Phytoplankton Response to an Ice Free Arctic
Phytoplankton Response to an Ice Free Arctic
Abstract:
Arctic phytoplankton are thought to be a first order control on regional carbon uptake and acidification patterns in the Arctic. Further, unique boundary conditions make the Arctic a powerful place to study general (global) plankton responses to environmental perturbations. Arctic production dynamics are thought to be governed by nitrate and light limitations. However, distributions are poorly understood — especially the extent of growth under ice and in prevalent subsurface chlorophyll maxima is unknown — and therefore the perturbation under anthropogenic sea ice retreat is poorly understood.

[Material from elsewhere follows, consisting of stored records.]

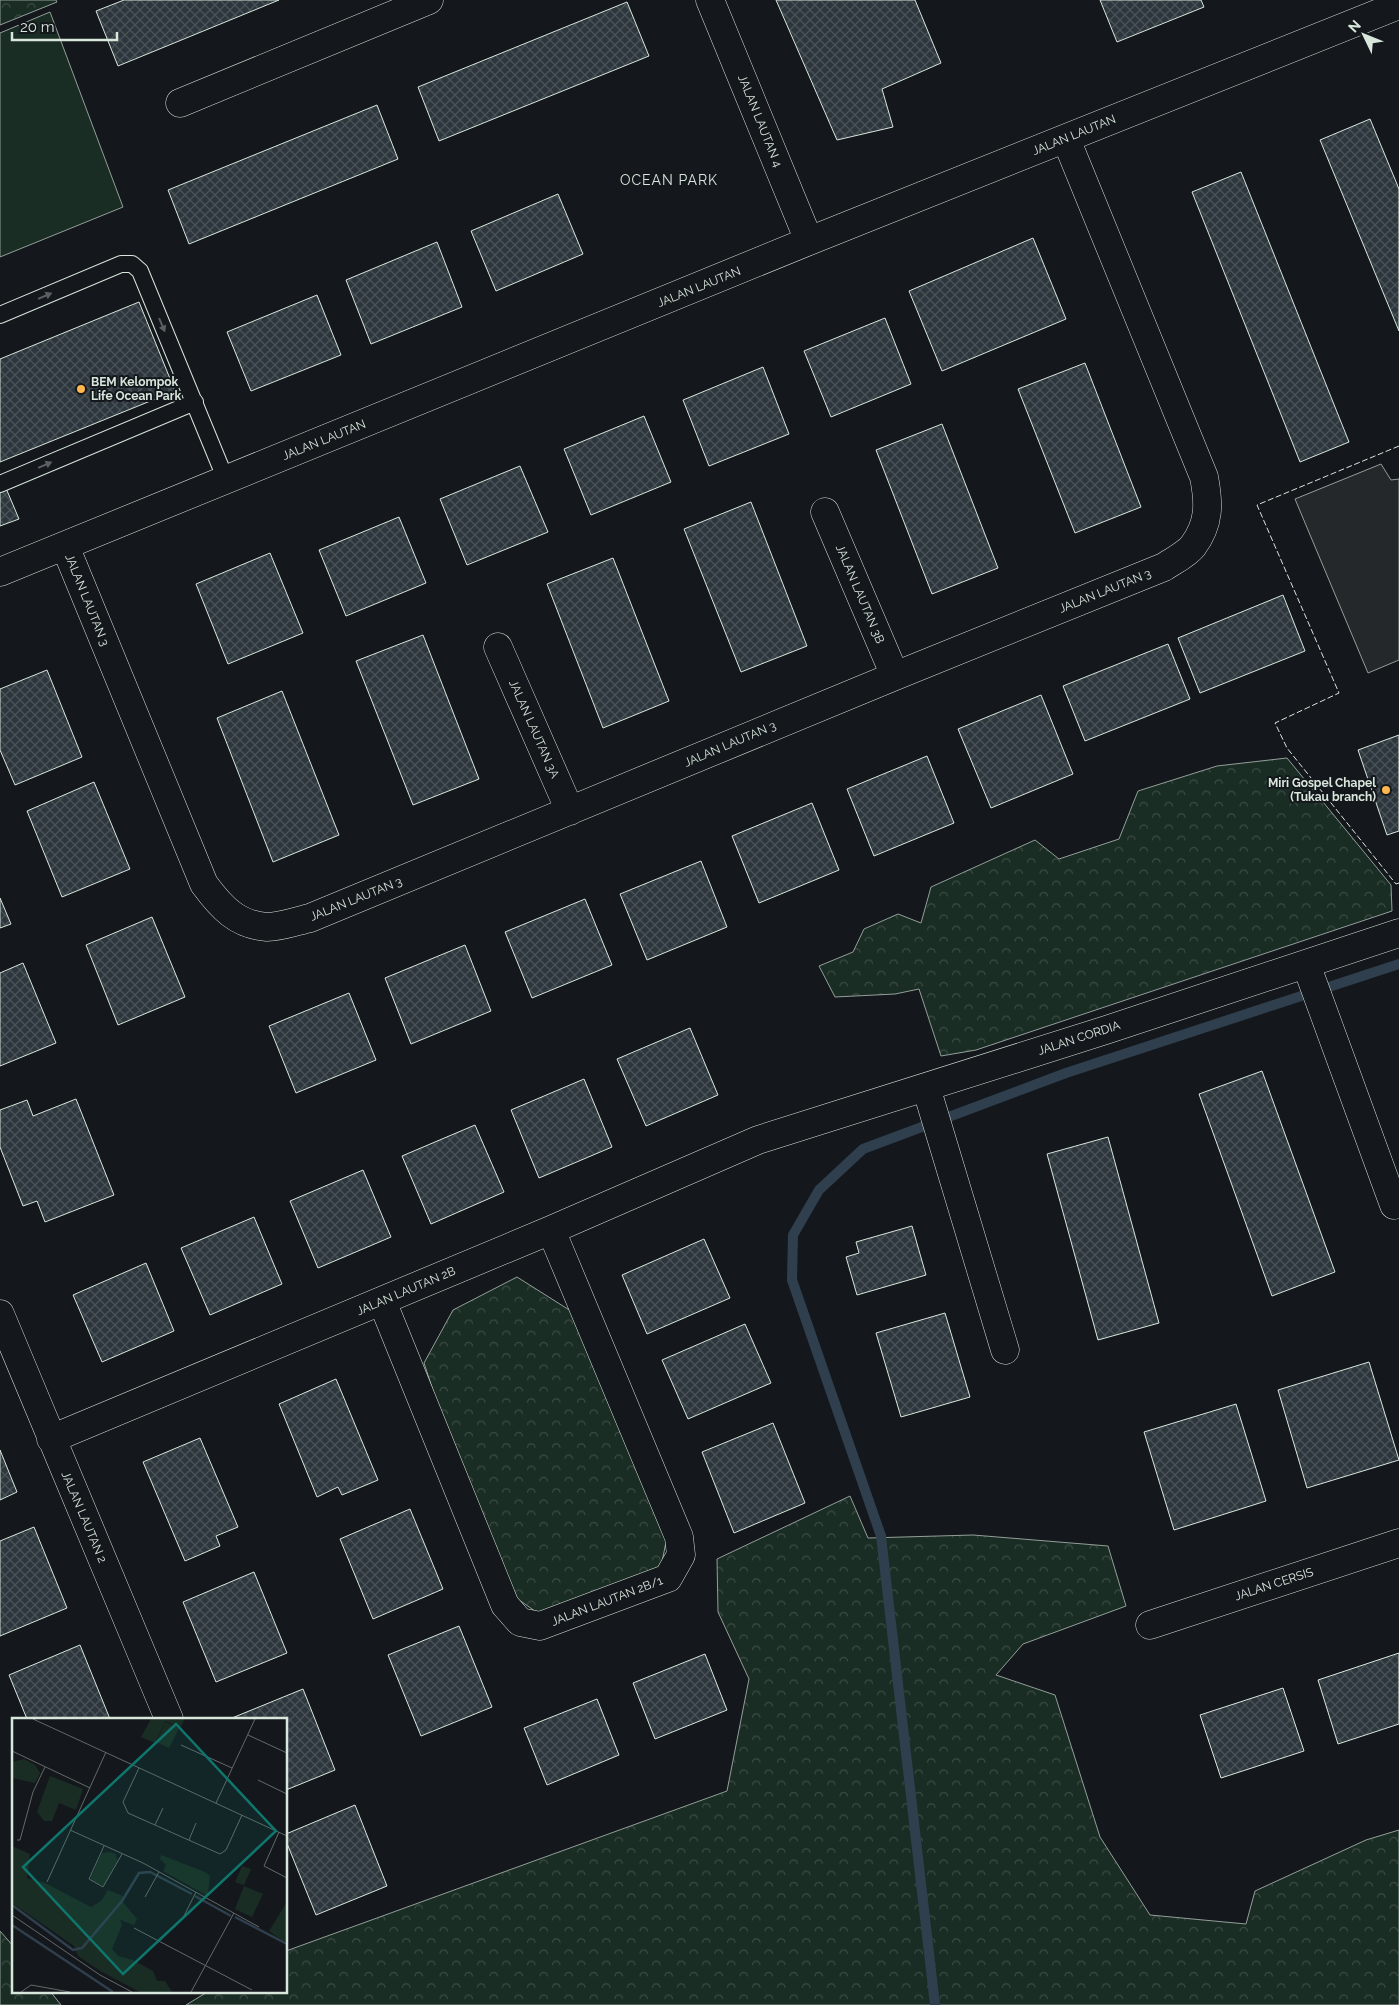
<svg xmlns="http://www.w3.org/2000/svg" width="1399" height="2005" viewBox="0 0 1399 2005" font-family="Raleway,sans-serif">
<defs>
<pattern id="forest-crowns" width="20" height="18" patternUnits="userSpaceOnUse" patternTransform="scale(1.25)"><rect width="20" height="18" fill="#1a2d24"/><path d="M2 6a3 3 0 1 1 6 0M12 15a3 3 0 1 1 6 0" fill="none" stroke="#3b4b43"/></pattern>
<pattern id="building-cross-hatch" width="8" height="8" patternUnits="userSpaceOnUse" patternTransform="scale(1.25)"><rect width="8" height="8" fill="#2c363c"/><path d="M0 0l8 8M0 8l8-8" fill="none" stroke="#4a5358"/></pattern>
</defs>
<rect width="100%" height="100%" fill="#14181c"/>
<path fill="url(#forest-crowns)" stroke="#939e99" d="M 0,0 L 56,0 L 57,2 L 0,25 Z
M 1287,758 L 1391,885 L 1392,911 L 976,1050 L 941,1056 L 919,989 L 895,994 L 835,997 L 819,966 L 853,952 L 864,929 L 898,914 L 921,923 L 931,887 L 1035,840 L 1059,859 L 1119,839 L 1138,791 L 1217,766 Z
M 517,1277 L 574,1313 L 668,1532 L 661,1567 L 542,1616 L 512,1595 L 451,1445 L 424,1363 L 453,1310 Z
M 850,1496 L 868,1538 L 973,1535 L 1108,1546 L 1126,1606 L 1023,1644 L 996,1675 L 1055,1695 L 1100,1837 L 1150,1915 L 1246,1924 L 1255,1891 L 1366,1840 L 1399,1830 L 1399,2005 L 186,2005 L 209,1991 L 286,1991 L 286,1951 L 727,1791 L 749,1679 L 718,1612 L 717,1559 Z
M 0,1931 L 14,1947 L 14,1991 L 50,1991 L 61,2005 L 0,2005 Z"/>
<path fill="#1a2d24" stroke="#939e99" d="M 50,12 L 123,207 L 0,257 L 0,33 Z"/>
<path fill="#24282b" stroke="#939e99" d="M 1381,464 L 1391,480 L 1399,479 L 1399,660 L 1368,673 L 1295,499 Z"/>
<g fill="none" stroke-linecap="round" stroke-linejoin="round">
<path stroke="#2f3f4d" stroke-width="10" d="M 935,2005 L 881,1536 L 792,1280 L 793,1235 L 819,1190 L 863,1149 L 1066,1073 L 1399,964"/>
</g>
<path fill="url(#building-cross-hatch)" stroke="#d8e6dc" d="M 124,0 L 279,0 L 118,66 L 96,11 Z
M 776,0 L 915,0 L 941,63 L 882,89 L 893,127 L 837,140 Z
M 1100,0 L 1201,0 L 1204,7 L 1117,42 Z
M 627,2 L 649,56 L 439,141 L 418,87 Z
M 377,105 L 398,159 L 189,244 L 168,190 Z
M 1370,119 L 1399,189 L 1399,331 L 1320,140 Z
M 1241,172 L 1349,442 L 1300,462 L 1192,192 Z
M 558,194 L 583,254 L 496,291 L 471,231 Z
M 1033,238 L 1066,319 L 942,371 L 909,291 Z
M 437,242 L 462,307 L 371,344 L 346,280 Z
M 317,295 L 341,355 L 251,391 L 227,332 Z
M 139,302 L 175,391 L 0,462 L 0,359 Z
M 885,318 L 911,384 L 831,417 L 804,351 Z
M 1085,363 L 1141,507 L 1075,533 L 1018,389 Z
M 763,367 L 789,434 L 709,466 L 683,400 Z
M 644,416 L 671,482 L 591,515 L 564,449 Z
M 942,424 L 998,568 L 932,594 L 876,450 Z
M 520,466 L 548,532 L 467,565 L 440,499 Z
M 0,474 L 19,519 L 0,526 Z
M 751,502 L 807,646 L 741,672 L 684,529 Z
M 399,517 L 426,583 L 346,616 L 319,550 Z
M 270,553 L 303,633 L 228,664 L 196,584 Z
M 613,558 L 669,701 L 603,728 L 547,584 Z
M 1283,595 L 1305,651 L 1200,693 L 1178,638 Z
M 423,635 L 479,779 L 413,805 L 356,661 Z
M 1168,644 L 1190,699 L 1085,741 L 1063,686 Z
M 47,670 L 82,757 L 15,785 L 0,750 L 0,689 Z
M 282,691 L 339,835 L 273,862 L 217,718 Z
M 1041,695 L 1073,774 L 991,808 L 958,729 Z
M 1399,735 L 1399,831 L 1387,835 L 1358,750 Z
M 927,756 L 954,823 L 874,856 L 847,789 Z
M 94,782 L 130,869 L 62,897 L 27,811 Z
M 812,803 L 839,870 L 759,903 L 732,836 Z
M 701,861 L 727,927 L 647,960 L 620,894 Z
M 0,898 L 11,924 L 0,928 Z
M 585,899 L 612,965 L 532,998 L 505,932 Z
M 152,917 L 185,997 L 118,1025 L 86,945 Z
M 465,945 L 491,1011 L 411,1044 L 385,978 Z
M 23,963 L 56,1043 L 0,1066 L 0,973 Z
M 349,993 L 376,1060 L 296,1093 L 269,1026 Z
M 690,1028 L 718,1095 L 646,1126 L 617,1059 Z
M 1262,1071 L 1335,1272 L 1272,1296 L 1199,1094 Z
M 584,1079 L 612,1147 L 539,1178 L 511,1110 Z
M 76,1099 L 114,1195 L 45,1222 L 37,1201 L 23,1206 L 0,1147 L 0,1110 L 27,1100 L 33,1116 Z
M 475,1125 L 504,1192 L 431,1224 L 402,1156 Z
M 1108,1137 L 1159,1323 L 1098,1340 L 1047,1154 Z
M 363,1170 L 391,1237 L 318,1268 L 290,1201 Z
M 254,1217 L 282,1284 L 210,1315 L 181,1248 Z
M 912,1226 L 926,1275 L 857,1295 L 846,1257 L 859,1253 L 856,1242 Z
M 704,1239 L 730,1298 L 647,1334 L 622,1275 Z
M 146,1263 L 174,1331 L 102,1362 L 73,1295 Z
M 945,1313 L 970,1397 L 901,1417 L 876,1333 Z
M 745,1324 L 771,1383 L 688,1419 L 662,1360 Z
M 1369,1362 L 1399,1460 L 1307,1488 L 1278,1390 Z
M 336,1379 L 378,1480 L 342,1495 L 338,1487 L 317,1497 L 279,1404 Z
M 1236,1404 L 1266,1501 L 1174,1530 L 1144,1432 Z
M 773,1423 L 805,1503 L 734,1533 L 702,1452 Z
M 200,1438 L 238,1527 L 216,1536 L 220,1546 L 185,1561 L 143,1462 Z
M 0,1450 L 17,1492 L 0,1500 Z
M 410,1509 L 443,1589 L 373,1619 L 340,1539 Z
M 34,1527 L 67,1608 L 0,1636 L 0,1541 Z
M 254,1572 L 287,1653 L 216,1682 L 183,1602 Z
M 459,1626 L 492,1707 L 421,1736 L 388,1655 Z
M 80,1645 L 110,1719 L 27,1719 L 9,1675 Z
M 1399,1653 L 1399,1724 L 1338,1744 L 1318,1680 Z
M 705,1654 L 727,1710 L 655,1739 L 633,1683 Z
M 1283,1688 L 1304,1751 L 1221,1778 L 1200,1715 Z
M 303,1689 L 335,1770 L 286,1790 L 286,1719 L 232,1718 Z
M 597,1699 L 619,1755 L 547,1785 L 524,1728 Z
M 355,1805 L 387,1886 L 316,1915 L 286,1841 L 286,1834 Z"/>
<g fill="none" stroke-linecap="round" stroke-linejoin="round">
<defs>
<path id="service" d="M 0,315 L 121,264 L 132,264 L 140,271 L 226,480
M 0,484 L 195,402"/>
<path id="minor" d="M 710,0 L 809,241
M 180,103 L 429,0
M 825,512 L 895,676
M 65,546 L 204,884 C 221,907 237,925 267,927 C 281,927 297,921 310,918 L 895,676 L 1164,567 C 1173,561 1187,554 1193,546 C 1210,523 1209,503 1204,477 L 1066,139
M 0,572 L 809,241 L 1399,5
M 498,647 L 570,811
M 1306,964 L 1394,1205
M 926,1087 L 1005,1350
M 382,1301 L 505,1605 L 520,1622 L 540,1626 L 668,1578 L 681,1555 L 679,1537 L 551,1230
M 0,1314 L 169,1719
M 51,1439 L 551,1230 L 758,1140 L 1106,1030 L 1399,933
M 1150,1625 L 1399,1543"/>
</defs>
<use href="#service" stroke="#d8e6dc" stroke-width="18"/>
<use href="#minor" stroke="#d8e6dc" stroke-width="29"/>
<use href="#service" stroke="#14181c" stroke-width="16"/>
<use href="#minor" stroke="#14181c" stroke-width="28"/>
<path stroke="#d8e6dc" stroke-width="1" stroke-dasharray="6 2.5" stroke-linecap="butt" d="M 1399,446 L 1257,505 L 1339,693 L 1275,723 L 1287,748 L 1396,884 L 1399,883"/>
</g>
<defs><path id="oneway-solid" d="M-6-.8H1V-3.2L6.5 0L1 3.2V.8H-6Z" transform="scale(1.25)"/></defs>
<g fill="#59605f">
<use href="#oneway-solid" transform="translate(45 296) rotate(-23)"/>
<use href="#oneway-solid" transform="translate(162 325) rotate(67)"/>
<use href="#oneway-solid" transform="translate(45 465) rotate(-23)"/>
</g>
<g fill="#ffb74d" stroke="#14181c" stroke-width="2">
<circle cx="81" cy="389" r="5"/>
<circle cx="1386" cy="790" r="5"/>
</g>
<g text-anchor="middle" dominant-baseline="central" stroke-width="4" stroke-linejoin="round" paint-order="stroke">
<g font-size="12" fill="#d8e6dc" stroke="#14181c">
<text transform="translate(760 121) rotate(68)">JALAN LAUTAN 4</text>
<text transform="translate(1074 135) rotate(-22)">JALAN LAUTAN</text>
<text transform="translate(699 287) rotate(-22)">JALAN LAUTAN</text>
<text transform="translate(324 440) rotate(-22)">JALAN LAUTAN</text>
<text transform="translate(1105 591) rotate(-22)">JALAN LAUTAN 3</text>
<text transform="translate(860 594) rotate(67)">JALAN LAUTAN 3B</text>
<text transform="translate(87 600) rotate(68)">JALAN LAUTAN 3</text>
<text transform="translate(534 729) rotate(66)">JALAN LAUTAN 3A</text>
<text transform="translate(730 744) rotate(-23)">JALAN LAUTAN 3</text>
<text transform="translate(356 899) rotate(-22)">JALAN LAUTAN 3</text>
<text transform="translate(1079 1038) rotate(-18)">JALAN CORDIA</text>
<text transform="translate(406 1291) rotate(-23)">JALAN LAUTAN 2B</text>
<text transform="translate(84 1517) rotate(67)">JALAN LAUTAN 2</text>
<text transform="translate(1274 1584) rotate(-18)">JALAN CERSIS</text>
<text transform="translate(607 1601) rotate(-21)">JALAN LAUTAN 2B/1</text>
</g>
<g font-size="12" font-weight="bold" fill="#d8e6dc" stroke="#14181c" text-anchor="start">
<text x="91" y="382">BEM Kelompok<tspan x="91" dy="14">Life Ocean Park</tspan></text>
<text x="1376" y="783" text-anchor="end">Miri Gospel Chapel<tspan x="1376" dy="14">(Tukau branch)</tspan></text>
</g>
<g font-size="14" letter-spacing="1" fill="#d8e6dc" stroke="#14181c">
<text x="669" y="180">OCEAN PARK</text>
</g>
</g>
<g transform="translate(12 1718)">
<rect width="275" height="275" fill="#14181c"/>
<path d="M 139,1 L 173,1 L 168,10 L 154,3 L 143,25 L 129,19 ZM 12,41 L 23,47 L 28,55 L 23,65 L 0,60 L 0,44 ZM 38,58 L 71,71 L 64,92 L 47,85 L 40,103 L 32,103 L 25,94 ZM 0,128 L 18,136 L 15,160 L 33,165 L 79,189 L 89,183 L 96,172 L 111,178 L 109,182 L 125,201 L 122,207 L 108,202 L 110,207 L 100,231 L 106,238 L 121,242 L 141,253 L 145,263 L 153,263 L 160,274 L 128,274 L 90,254 L 66,238 L 62,228 L 0,185 ZM 97,134 L 104,136 L 105,143 L 92,168 L 79,163 L 79,159 L 90,135 ZM 149,137 L 193,154 L 198,158 L 196,175 L 194,177 L 151,153 L 154,147 L 148,141 ZM 232,168 L 251,176 L 240,199 L 223,191 ZM 275,184 L 275,223 L 271,223 L 257,213 Z" fill="#1a2d24"/>
<path d="M 154,4 L 167,10 L 157,30 L 144,24 ZM 230,148 L 239,151 L 232,167 L 223,164 Z" fill="#1a2d24"/>
<path fill="none" stroke="#2f3f4d" stroke-width="2.5" d="M 183,178 L 219,198M 0,187 L 61,232 L 70,230 L 110,183 L 127,155 L 138,154 L 180,176M 223,199 L 275,226M 0,207 L 101,274"/>
<path fill="none" stroke="#626a69" stroke-width="1" d="M 21,1 L 275,118M 236,17 L 275,35M 169,27 L 220,50M 0,33 L 78,70M 127,50 L 111,84 L 116,95 L 208,136 L 214,132 L 230,97M 246,62 L 275,76M 204,85 L 243,1M 143,107 L 151,90M 58,112 L 131,145 L 247,209M 267,114 L 252,148 L 275,160M 5,122 L 8,122 L 21,74 L 33,49M 177,122 L 184,105M 92,128 L 77,161 L 91,169 L 110,136M 35,164 L 94,34M 133,179 L 147,154M 0,197 L 88,257 L 120,274M 172,198 L 184,174M 122,210 L 240,272M 9,274 L 19,267 L 58,274M 179,274 L 222,195"/>
<path fill="#0f766e" fill-opacity="0.15" stroke="#0f766e" stroke-width="2.5" d="M 164,6 L 264,113 L 111,256 L 11,149 Z"/>
<rect width="275" height="275" fill="none" stroke="#d8e6dc" stroke-width="2.5"/>
</g>
<g transform="translate(1364 35) rotate(313)" stroke="#14181c" stroke-width="4" paint-order="stroke">
<path d="M0-4L9 19L0 12L-9 19Z" fill="#d8e6dc"/>
<text y="-8" font-size="14" font-weight="bold" text-anchor="middle" fill="#d8e6dc">N</text>
</g>
<path d="M12 32v8h105v-8" fill="none" stroke="#d8e6dc" stroke-width="2.5"/>
<text x="20" y="32" font-size="15" fill="#d8e6dc" stroke="#14181c" stroke-width="4" paint-order="stroke">20 m</text>
</svg>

Here, using a combination of observations and a numerical simulation, we relate the vertical distribution of production to a nitrate/light limitation scaling across the Arctic. Depth-integrated production in each water column is then easily related to the vertical distribution because light-governed production rates decrease exponentially with depth. The scaling elucidates under ice and subsurface production magnitudes, and works equally well across the diverse hydrographic (shelves, inflows, central basin) and biogeochemical provinces of the Arctic. Further, the scaling is shown to elucidate biogeochemical transformations of water masses as they transit the Arctic and to be time-invariant. The latter fact is used to predict perturbations to plankton dynamics under anthropogenic ice retreat: robust CMIP5 projections of nitrate decreases and light increases deepen distributions, combining to give modest production increases of 10% in an ice free Arctic.